ますます浸透するクラウドに新ラインナップ

 発表会の冒頭、クラウド事業について説明した日本IBM 執行役員 クラウド&スマーター・シティー事業担当 吉崎敏文氏は、国内での事例を挙げることで、クラウドビジネスの好調ぶりをアピールした。「開始当初はコスト削減が主眼だったが、迅速なデプロイや運用負荷の軽減に焦点が当てられている。また、事業継続やバックアップにおいてもクラウドが利用されているのも最近の傾向」と述べた。

日本IBM 執行役員 クラウド&スマーター・シティー事業担当 吉崎敏文氏

 また、吉崎氏によるとIBMでは、提供場所、運用管理、資産、専有/共有という要件を軸に3種類のプライベートクラウド、2種類のパブリッククラウドにサービスを分類しているという。たとえば、仮想化やミドルウェアまで組み込んだ垂直統合型のコンピューター「IBM Pure Systems」は、企業内のプライベートクラウドを前提とした製品だ。一方、今回発表されたSmarterCloud Enterprise+(以下、SCE+)は、IBMのクラウドアーキテクチャーに基づいて構築されたIaaSに、ITILベースの管理体系を組み合わせたマネージド型のサービスにあたる。

================

• _やること_:
IBMのクラウド事業を扱った記事を、最後の文のあとから書き継いでください。 リストは見なくてよい。

• _データ_:

================

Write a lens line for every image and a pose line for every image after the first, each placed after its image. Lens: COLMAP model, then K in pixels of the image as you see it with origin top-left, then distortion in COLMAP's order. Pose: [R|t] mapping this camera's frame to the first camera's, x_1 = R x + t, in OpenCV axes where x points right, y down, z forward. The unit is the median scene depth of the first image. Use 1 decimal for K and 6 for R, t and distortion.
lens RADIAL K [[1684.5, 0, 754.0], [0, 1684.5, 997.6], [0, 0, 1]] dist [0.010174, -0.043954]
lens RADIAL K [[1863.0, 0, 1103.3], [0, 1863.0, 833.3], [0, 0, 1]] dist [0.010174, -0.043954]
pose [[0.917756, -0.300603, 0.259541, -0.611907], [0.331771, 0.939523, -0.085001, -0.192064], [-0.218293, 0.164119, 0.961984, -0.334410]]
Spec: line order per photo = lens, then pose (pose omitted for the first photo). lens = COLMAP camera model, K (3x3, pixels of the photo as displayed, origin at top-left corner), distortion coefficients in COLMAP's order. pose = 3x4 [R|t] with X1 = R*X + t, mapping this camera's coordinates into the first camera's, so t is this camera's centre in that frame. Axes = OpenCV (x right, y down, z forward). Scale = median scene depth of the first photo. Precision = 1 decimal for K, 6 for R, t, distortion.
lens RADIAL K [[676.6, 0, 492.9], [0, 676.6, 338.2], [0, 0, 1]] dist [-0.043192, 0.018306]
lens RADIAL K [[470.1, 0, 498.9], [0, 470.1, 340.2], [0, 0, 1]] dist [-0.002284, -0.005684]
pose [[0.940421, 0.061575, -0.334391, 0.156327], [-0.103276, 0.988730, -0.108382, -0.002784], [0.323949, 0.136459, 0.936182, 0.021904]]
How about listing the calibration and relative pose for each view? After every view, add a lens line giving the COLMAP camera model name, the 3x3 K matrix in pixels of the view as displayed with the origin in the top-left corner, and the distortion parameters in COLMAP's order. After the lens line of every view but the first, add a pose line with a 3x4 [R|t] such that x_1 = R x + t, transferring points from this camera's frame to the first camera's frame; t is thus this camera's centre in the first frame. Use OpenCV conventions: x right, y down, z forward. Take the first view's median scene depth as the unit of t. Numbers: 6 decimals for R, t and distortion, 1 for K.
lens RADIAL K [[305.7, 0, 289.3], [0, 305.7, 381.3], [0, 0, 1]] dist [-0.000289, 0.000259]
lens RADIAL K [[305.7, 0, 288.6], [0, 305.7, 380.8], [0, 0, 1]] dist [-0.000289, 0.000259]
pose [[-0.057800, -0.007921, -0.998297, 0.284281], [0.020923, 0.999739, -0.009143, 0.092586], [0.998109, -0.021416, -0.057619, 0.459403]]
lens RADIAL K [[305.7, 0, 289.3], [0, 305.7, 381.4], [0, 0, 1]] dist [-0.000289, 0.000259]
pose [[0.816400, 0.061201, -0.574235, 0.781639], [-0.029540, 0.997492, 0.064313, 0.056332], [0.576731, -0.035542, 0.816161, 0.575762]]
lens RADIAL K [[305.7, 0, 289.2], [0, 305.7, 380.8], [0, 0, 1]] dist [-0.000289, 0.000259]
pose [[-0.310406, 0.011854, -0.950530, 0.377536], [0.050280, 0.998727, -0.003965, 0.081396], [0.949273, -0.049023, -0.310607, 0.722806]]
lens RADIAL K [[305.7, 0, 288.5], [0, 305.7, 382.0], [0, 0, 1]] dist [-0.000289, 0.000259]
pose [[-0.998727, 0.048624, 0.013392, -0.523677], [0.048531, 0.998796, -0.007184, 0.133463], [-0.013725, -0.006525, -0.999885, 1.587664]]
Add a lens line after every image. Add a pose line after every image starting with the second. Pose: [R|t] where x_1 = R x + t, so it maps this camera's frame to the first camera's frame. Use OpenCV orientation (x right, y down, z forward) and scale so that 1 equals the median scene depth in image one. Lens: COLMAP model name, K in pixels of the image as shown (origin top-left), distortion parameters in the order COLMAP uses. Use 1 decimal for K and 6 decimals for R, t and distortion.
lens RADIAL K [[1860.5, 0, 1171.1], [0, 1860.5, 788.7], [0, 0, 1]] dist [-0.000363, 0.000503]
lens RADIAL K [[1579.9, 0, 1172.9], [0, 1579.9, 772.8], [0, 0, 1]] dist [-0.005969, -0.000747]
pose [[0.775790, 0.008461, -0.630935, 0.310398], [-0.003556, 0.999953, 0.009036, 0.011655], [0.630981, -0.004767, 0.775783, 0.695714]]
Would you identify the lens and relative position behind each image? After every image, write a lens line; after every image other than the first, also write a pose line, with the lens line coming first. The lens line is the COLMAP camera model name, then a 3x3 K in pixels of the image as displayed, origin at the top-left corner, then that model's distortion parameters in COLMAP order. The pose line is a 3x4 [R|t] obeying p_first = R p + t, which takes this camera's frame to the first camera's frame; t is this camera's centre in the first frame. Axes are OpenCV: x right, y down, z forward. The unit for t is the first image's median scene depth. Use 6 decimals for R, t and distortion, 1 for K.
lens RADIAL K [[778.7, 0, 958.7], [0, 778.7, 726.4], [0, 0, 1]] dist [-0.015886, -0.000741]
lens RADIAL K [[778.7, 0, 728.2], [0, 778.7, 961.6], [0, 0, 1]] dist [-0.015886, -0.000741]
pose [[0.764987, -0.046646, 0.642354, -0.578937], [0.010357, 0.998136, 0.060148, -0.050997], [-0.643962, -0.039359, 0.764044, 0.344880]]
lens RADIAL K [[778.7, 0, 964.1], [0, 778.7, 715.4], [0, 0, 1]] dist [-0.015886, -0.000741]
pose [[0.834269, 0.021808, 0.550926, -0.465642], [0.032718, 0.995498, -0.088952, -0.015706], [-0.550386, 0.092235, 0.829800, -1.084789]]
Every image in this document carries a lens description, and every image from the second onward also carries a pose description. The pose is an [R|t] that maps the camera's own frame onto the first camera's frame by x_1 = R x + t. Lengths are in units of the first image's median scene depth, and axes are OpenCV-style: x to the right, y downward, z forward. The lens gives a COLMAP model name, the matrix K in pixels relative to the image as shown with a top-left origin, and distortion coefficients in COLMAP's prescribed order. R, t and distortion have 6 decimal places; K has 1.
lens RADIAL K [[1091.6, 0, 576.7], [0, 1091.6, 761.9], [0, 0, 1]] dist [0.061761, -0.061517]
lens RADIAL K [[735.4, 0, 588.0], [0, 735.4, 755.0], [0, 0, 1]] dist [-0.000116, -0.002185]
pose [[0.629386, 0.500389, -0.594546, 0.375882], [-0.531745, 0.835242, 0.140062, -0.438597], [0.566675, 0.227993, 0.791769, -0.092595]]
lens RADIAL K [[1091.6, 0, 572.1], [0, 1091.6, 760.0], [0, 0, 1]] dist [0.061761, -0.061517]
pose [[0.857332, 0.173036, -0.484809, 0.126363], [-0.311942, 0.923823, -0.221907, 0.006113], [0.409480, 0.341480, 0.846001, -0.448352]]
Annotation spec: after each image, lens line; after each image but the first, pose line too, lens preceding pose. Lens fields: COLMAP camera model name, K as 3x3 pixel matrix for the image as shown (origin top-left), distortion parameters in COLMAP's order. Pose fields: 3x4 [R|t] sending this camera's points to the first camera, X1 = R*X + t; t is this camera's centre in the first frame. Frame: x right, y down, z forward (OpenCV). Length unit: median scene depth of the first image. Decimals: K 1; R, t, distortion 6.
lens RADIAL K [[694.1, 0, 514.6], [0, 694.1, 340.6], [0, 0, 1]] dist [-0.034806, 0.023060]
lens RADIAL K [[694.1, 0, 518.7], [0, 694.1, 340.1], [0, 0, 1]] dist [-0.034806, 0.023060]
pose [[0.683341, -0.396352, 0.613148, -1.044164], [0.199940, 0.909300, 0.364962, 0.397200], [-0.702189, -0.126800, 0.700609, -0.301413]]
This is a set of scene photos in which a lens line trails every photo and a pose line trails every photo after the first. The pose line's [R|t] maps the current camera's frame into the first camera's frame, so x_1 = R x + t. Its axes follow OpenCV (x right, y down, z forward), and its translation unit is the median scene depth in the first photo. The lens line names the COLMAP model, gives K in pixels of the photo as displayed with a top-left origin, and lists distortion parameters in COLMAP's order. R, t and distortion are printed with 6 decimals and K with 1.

================

• _演習の結果_:
IBMのクラウドサービスモデル

運用サービスまでサービス化

 SCE+では仮想マシンのスペックのほか、サービスレベル、OSやミドルウェア、運用サービスまでをポータルサイトから自由に選択できるのが特徴となっている。サービスの詳細について説明した日本IBM 副社長執行役員 グローバル・テクノロジー・サービス事業担当兼パートナー事業 管掌 下野雅承氏によると、仮想マシンは32/64ビットのx86サーバーが5種類、Power Systems(64ビット)が5種類から選択できるほか、他社製品も含めたOSやミドルウェアを選べる。また、データセンターもグローバルで構築される8カ所からユーザーが指定でき、グローバルで均一なサービスを提供するという。

日本IBM 副社長執行役員 グローバル・テクノロジー・サービス事業担当兼パートナー事業 管掌 下野雅承氏

 こうしたスペック選択は従来のSCEでも提供されていたが、SCE+では可用率98.5%のブロンズから、99.9%のプラチナまで4タイプのサービスレベルが用意されている。「稼働率の平均ではなく、個々の仮想マシンレベルでの可用性という厳しいSLAを課している」とのこと。これを実現すべく、各レベルの要件にあわせ、ディスクやシステムの冗長化を図ると共に、仮想マシンの自動再起動やモビリティのサポート、さらに仮想マシンの連続稼働できるよう保守ウィンドウを設定しているなど、インフラレベルの高さが背後にはあるという。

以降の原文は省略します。